'Tis the season of exchange gifts, Monito Monita, Secret Santa—whatever term floats your boat.
But it tends to be a chore, the same ol’ story of fulfilling an annual mandate from your office or family. The go-to basic, average, run-of-the-mill choices: a "U" shirt, an "A" water bottle, a fluky department store find. A lose-lose situation.
Doesn't always have to be the case, though. You can spice things up without going to the moon or breaking the bank.
Here's a list of kooky yet cool gifts expected to stir kulit, arouse kilig, and induce gigil among your friends this holiday season.
Tallano gold soap
Public service announcement: The Tallano gold is NOT fake. In soap form, that is.
Unlike the fool’s gold that has captured the minds of many, the Tallano gold soap is as real as the golden prices in the market right now. It even comes with a certificate of authenticity from its manufacturer, Sabonista.
Whether it’s for washing of hands, lathering the body, or mere cabinet display à la college diploma, the recipient who’s worth their weight in gold wouldn’t get swindled. Hindi mabubudol. Pinky promise! With the soap, never again shall you forget these two words: babango muli.
Available on Shopee at P499.
For your recipient who has a set of pipes or aptitude for “spoken word poetry,” you ought to hit the right note by giving them a mini microphone.
Measuring 5.5cm, the lighter-sized mic shall finally let them sing Gusto Ko nang Bumitaw or Down with the Sickness to their heart’s content, the power of the sun in the palm of their hands.
Alternatively, the mic can be used for recording sessions or phone calls. It’s also okay for online meetings and classes, having a decent chance to strike a chord among fellow participants on-camera with its instant charm.
As the youth would often say, it’s not about the size but the performance.
Available on Shopee at P75.
Pizza/flour tortilla fleece blanket
December can be so cold because of the northeast monsoon or amihan. It’s also the month of the Samahan ng Malalamig ang Pasko or SMP, and one of their likely recourses is to pig out (and there’s no shame in that). Chips, siomai, donut, burger, and, most especially, pizza.
For a recipient who doesn’t have somebody to cuddle with during such chilly nights, a pizza fleece blanket may just do the trick.
The blanket, made of polyester fiber, is reversible and has three available sizes, with diameters of 120cm, 150cm, and 180cm.
There’s also a flour tortilla version that has those glorious toasted marks. As it should be. The next worst thing after putting pineapples on pizza (yes) is not toasting one’s tortilla. (And that, my friend, is a stone-cold fact.)
Available on Lazada at P495, P677, and P980.
Clear jigsaw puzzle
Is the recipient a self-proclaimed minimalist? Check. Are they preaching that less is more? Check. Are they fond of puzzles or not? Doesn’t matter. A clear jigsaw puzzle will tickle their fancy.
Dubbed as the “impossible” puzzle, it comes in 24, 48, and 104 pieces of acrylic which can be unclear whether they’re right side up or upside down.
The thing would test their patience more or less, so they’ve got to keep a clear head throughout the ordeal.
If—when—the recipient manages to do the impossible after quite some time, with a sigh of relief, they should be able to see things more, uh, clearly.
Available on Lazada at P823, P919, and P1,070.

- **What is asked**: In the holiday gift list, what material is the pizza fleece blanket made of? The listing after this text comes from a separate source.

- **Dataset section**:
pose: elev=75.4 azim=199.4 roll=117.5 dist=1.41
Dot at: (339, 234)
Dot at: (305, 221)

- **Solution to this exercise**: Polyester fiber.